Il dolore

Come ogni aprile che si rispetti prendo una bella influenza intestinale e mi terrorizzo. A consolarmi ci pensa mia madre. Mi dice le cose che allontanano i cattivi pensieri, che mi crollano addosso con un attacco di ipocondria che mi riporta alle scenette che facevo quando avevo la veneranda età di anni due.
Per la cronaca: finché scrivo sto sgranocchiando le gocciole, forse a chiamarla influenza intestinale ho un tantino esagerato. Ma ho letto un libro che mi ha scombussolata tutta, vuoi lo stress, vuoi il cambio di stagione, vuoi che Marco Peano ha aperto uno squarcio all’improvviso, faticoso da ricucire subito.

L’invenzione della madre è un romanzo che parla di cancro.
Non ricordo di aver mai letto niente di simile, perché in genere la morte nuda, raccontata senza finzioni si evita anche nei libri. 
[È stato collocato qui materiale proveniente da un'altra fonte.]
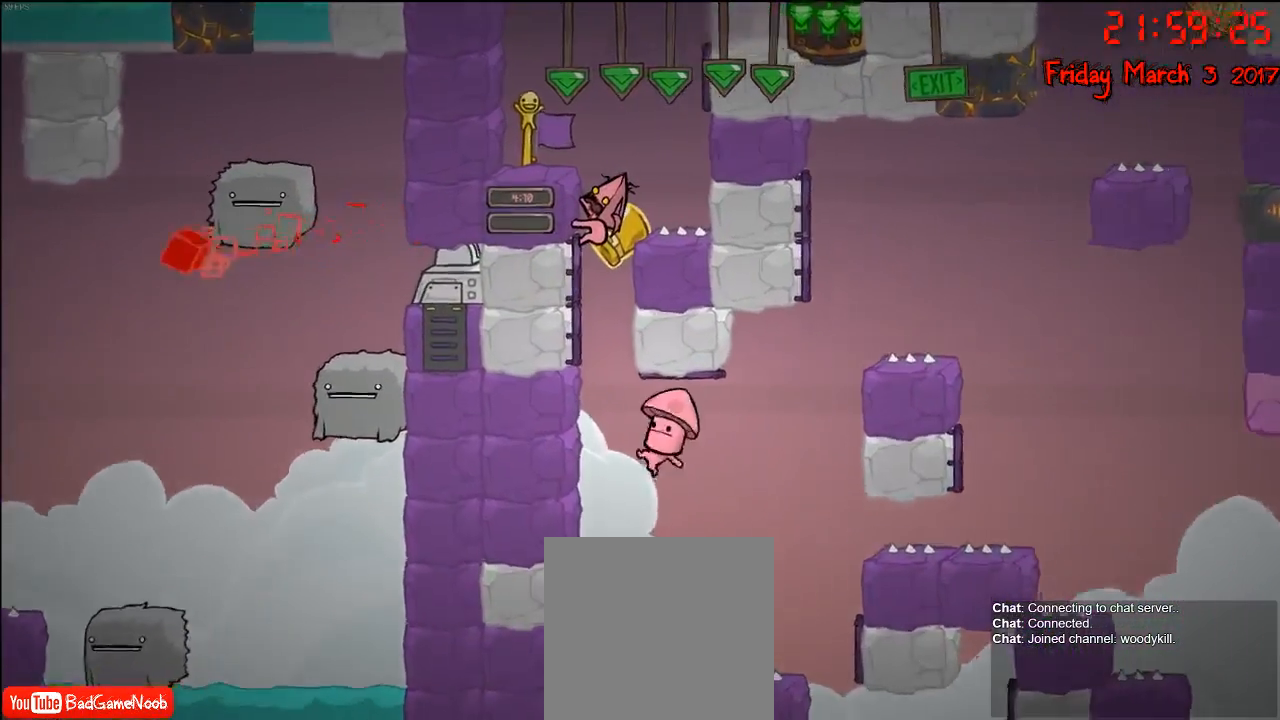
{"buttons": ["R2"], "left_stick": "center", "right_stick": "center", "events": []}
Un figlio e un marito assistono l’unica donna di casa. Una metastasi la costringe a letto, perde coscienza a poco a poco, fino a spegnersi un giorno di gennaio. Mattia, il protagonista, è un ventiseienne come tanti, lavora in una videoteca, ha una ragazza a cui vuole bene ma che non ama, gli piace il cinema.
Si prende cura di sua madre ogni giorno, parla coi medici, cambia i pannoloni, somministra la morfina, fa tutto quello a cui il cancro costringe, il tumore di sua madre presto diventa la sua vita.
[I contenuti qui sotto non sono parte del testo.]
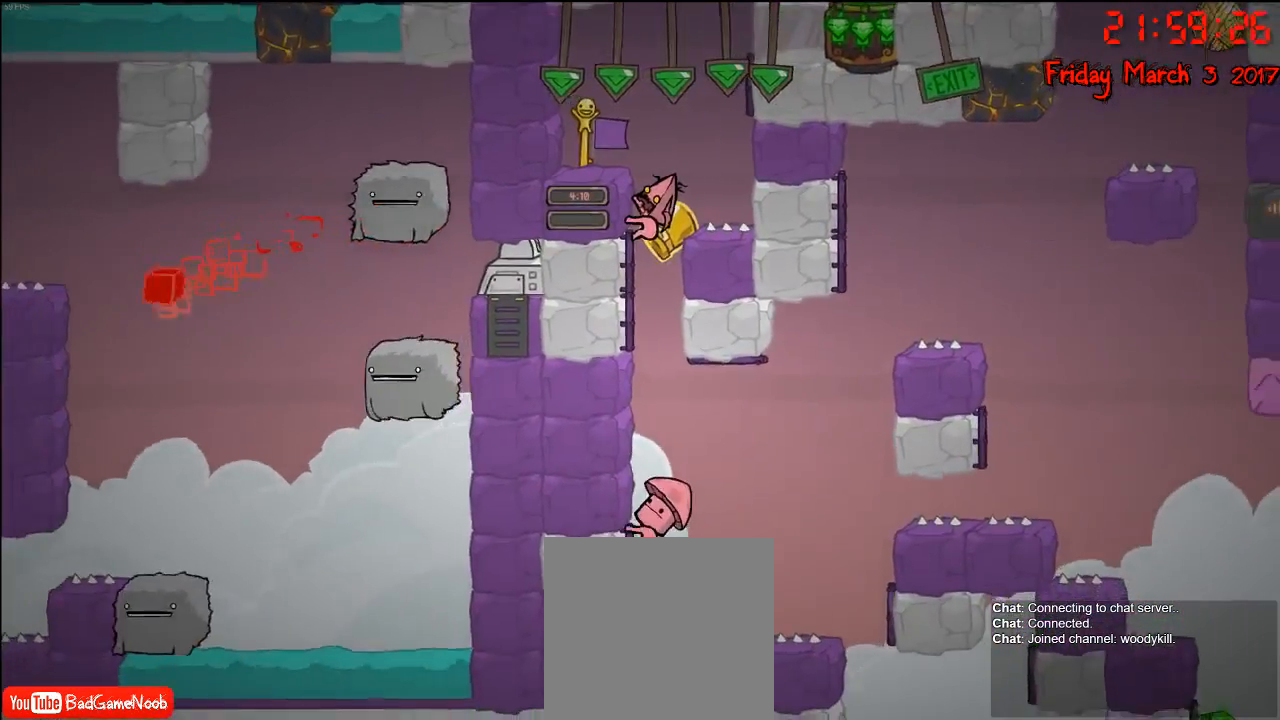
{"buttons": ["R2"], "left_stick": "center", "right_stick": "center", "events": []}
Peano ha una scrittura asciutta che racconta senza retorica il dramma quotidiano di chi si prepara a lasciare qualcuno per sempre. Lacerante e bellissimo il romanzo autobiografico è estremamente concreto: non si prova empatia perché si raccontano dei sentimenti, ma si provano sensazioni forti perché la minuzia della narrazione ricostruisce alla perfezione intorno al lettore il mondo di Mattia, la fatica e il dolore.

Cosa farei io se fossi al suo posto? Come affronterò la morte dei miei cari -nella mia famiglia di cancro sono morti praticamente tutti- come riuscirò a vivere la mia fine e la fine del mio mondo, salutando gli amici che se ne vanno?

Me lo sono chiesta spesso in questi giorni, e la mattina appena sveglia mi è mancato il respiro. L’invenzione della madre è un libro che dà vertigini. E’ una lettura difficile, da affrontare un po’ alla volta finché le cose vanno bene. E quando andranno male, pazienza.